Beijing’s failure to import mRNA Covid jabs ‘mind-boggling’, says BeiGene
One of China’s most prominent biotech companies said it was “mind-boggling” that Beijing has not allowed sales of Covid-19 vaccines using technology pioneered by Moderna and BioNTech/Pfizer.
BeiGene’s research chief told the Financial Times it was “unfortunate” that Chinese authorities had not approved messenger RNA shots, which provide longer lasting and higher levels of protection than vaccines made by homegrown rivals.
China is the only big economy that has maintained strict quarantine for international arrivals and lockdowns to curb outbreaks of the virus. The pandemic policies have stunted the country’s economic growth and disrupted global supply chains.
Experts said that China’s low elderly vaccination rate and reliance on domestic jabs have prompted Beijing to stick to its controversial zero-Covid policy.
“It’s mind-boggling. I don’t fully understand why they are doing that,” said Wang Lai, BeiGene’s global head of R&D, in an interview in New York.

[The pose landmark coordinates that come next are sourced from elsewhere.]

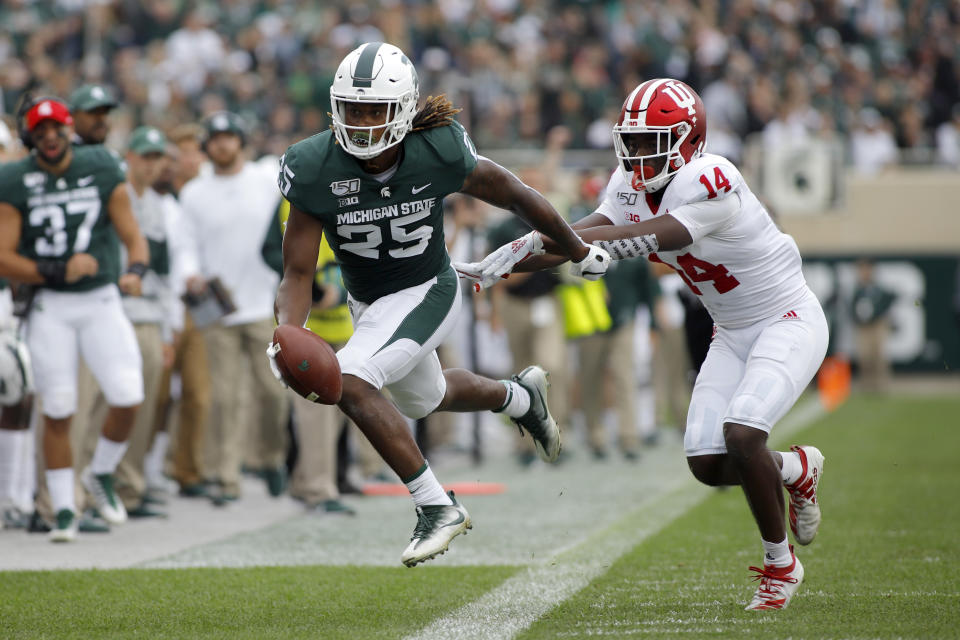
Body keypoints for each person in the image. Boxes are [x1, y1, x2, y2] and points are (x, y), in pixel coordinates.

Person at [462, 78, 828, 610]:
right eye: (631, 141)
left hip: (786, 319)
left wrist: (554, 240)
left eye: (650, 139)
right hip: (730, 331)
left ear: (686, 138)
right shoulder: (629, 183)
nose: (637, 153)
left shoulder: (712, 176)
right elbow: (579, 235)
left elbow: (662, 235)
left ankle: (781, 564)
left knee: (743, 434)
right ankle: (796, 468)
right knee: (706, 462)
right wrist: (509, 260)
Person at [271, 42, 609, 567]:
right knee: (424, 399)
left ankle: (437, 507)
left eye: (374, 110)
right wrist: (286, 332)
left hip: (428, 285)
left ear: (403, 109)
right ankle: (518, 398)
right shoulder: (313, 166)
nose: (360, 123)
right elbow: (297, 270)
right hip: (370, 300)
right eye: (352, 108)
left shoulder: (439, 149)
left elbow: (516, 194)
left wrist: (576, 246)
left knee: (353, 380)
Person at [0, 96, 149, 541]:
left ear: (69, 131)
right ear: (30, 138)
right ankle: (64, 509)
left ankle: (99, 473)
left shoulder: (101, 165)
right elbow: (3, 257)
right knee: (59, 406)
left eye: (56, 129)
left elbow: (132, 234)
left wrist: (136, 271)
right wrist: (54, 270)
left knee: (128, 394)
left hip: (100, 297)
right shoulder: (15, 179)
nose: (49, 137)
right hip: (52, 304)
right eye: (40, 131)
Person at [178, 111, 290, 505]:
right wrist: (189, 273)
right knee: (223, 398)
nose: (223, 144)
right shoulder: (194, 193)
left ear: (241, 141)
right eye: (216, 138)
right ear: (208, 144)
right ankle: (225, 477)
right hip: (219, 309)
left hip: (264, 302)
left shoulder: (264, 181)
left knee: (274, 393)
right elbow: (185, 244)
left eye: (230, 137)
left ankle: (271, 458)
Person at [850, 258, 895, 393]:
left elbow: (889, 300)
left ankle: (881, 386)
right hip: (864, 327)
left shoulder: (878, 289)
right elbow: (852, 308)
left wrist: (877, 313)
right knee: (865, 356)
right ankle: (866, 385)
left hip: (877, 325)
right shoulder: (858, 290)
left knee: (879, 356)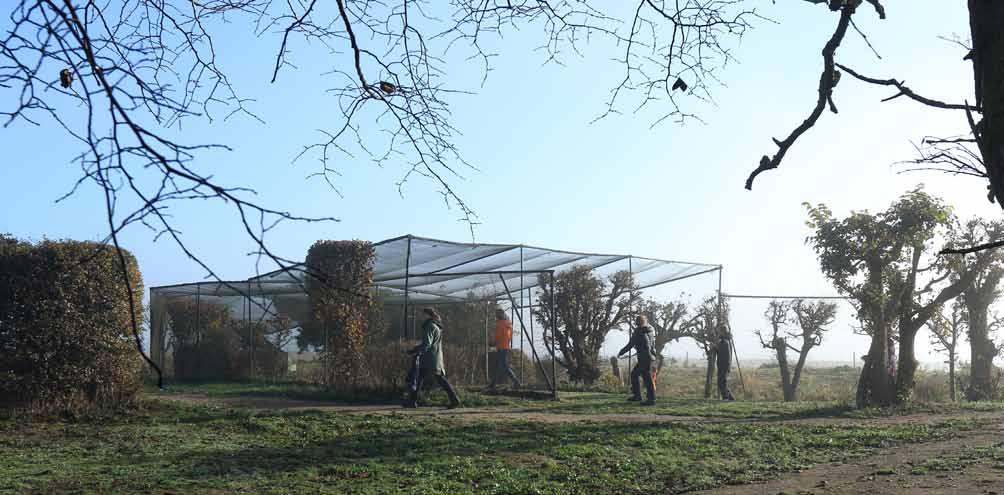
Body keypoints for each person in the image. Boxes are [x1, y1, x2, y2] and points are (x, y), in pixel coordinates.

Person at [404, 308, 461, 409]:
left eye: (422, 315)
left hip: (429, 358)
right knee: (422, 378)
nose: (420, 317)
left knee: (437, 379)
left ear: (427, 315)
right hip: (434, 357)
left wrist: (416, 351)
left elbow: (427, 343)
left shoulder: (429, 326)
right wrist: (416, 349)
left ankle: (455, 400)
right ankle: (412, 401)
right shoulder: (435, 326)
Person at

Wang said he thought Chinese authorities wanted to “somewhat protect some of the China vaccines . . . which is unfortunate”.
Several Chinese pharmaceutical companies are developing mRNA alternatives to the Moderna and BioNTech vaccines, but they have struggled to adapt to new variants.
Beijing has not approved any mRNA vaccines, and the mass production of this type of technology is more complex than China’s existing inactivated shots made by Sinopharm and Sinovac, which produce a weaker immune response.
BeiGene, which was founded in Beijing in 2010, is rapidly expanding its international operations and is listed on the Hong Kong, Shanghai and Nasdaq exchanges.
The company has begun developing its own mRNA technology but Wang said it had no ambition to work on Covid vaccines because the field was already crowded. Instead, it plans to use mRNA technology to make cancer vaccines.
It has signed partnerships in the field with US-based Strand Therapeutics and InnoRNA, a Shenzhen-based start-up, he said.
BeiGen’s US-listed shares have fallen 63 per cent over the past 12 months, part of a sector-wide plunge after biotech stocks soared at the start of the coronavirus pandemic.
It reported a net loss of $571.4mn for the quarter ending June 30, compared with $480.3mn in the same quarter last year. Revenue in the second quarter was $341.6mn, up from $150mn a year earlier.
Wang said Covid lockdowns in Shanghai and Beijing this year had an impact on the company’s research functions in those cities but the reaction of BeiGene employees helped minimise the disruption.
He said some scientists had formed strong “bonds”, living and working in the company’s labs during lockdowns. “Believe it or not, they actually liked it . . . We had places for them to stay, we had tents and we had food.”
China’s zero-Covid policy has delayed US approval of one of BeiGene’s best growth prospects, the cancer drug tislelizumab. In July, the company said the US Food and Drug Administration had been unable to conduct inspections of facilities in China and was deferring action on its application.
“The FDA doesn’t want to send people over there [China] and then they end up in a hotel for three weeks,” said Andrew Berens, analyst at SVB Securities.
BeiGene was one of about 200 Chinese companies trading in New York that faced possible delisting for failing to meet US regulators’ demands to inspect their audits. In August, Washington and Beijing reached an audit deal, though whether it will resolve all the issues remains unclear.
Wang, who lived in the US for more than a decade before joining BeiGene, said the company had been responsive to Washington’s audit concerns, including by switching from the China-based Ernst & Young Hua Ming to the US-based EY.
“We have really taken a proactive approach to solving this problem and I don’t think this is an issue anymore,” he said.
Wang said the pharma industry must remain above politics because an economic decoupling between China and the US would be a “disaster”.
“You don’t want just because two countries have issues that you prevent patients’ access to novel medicine — that is just not right.”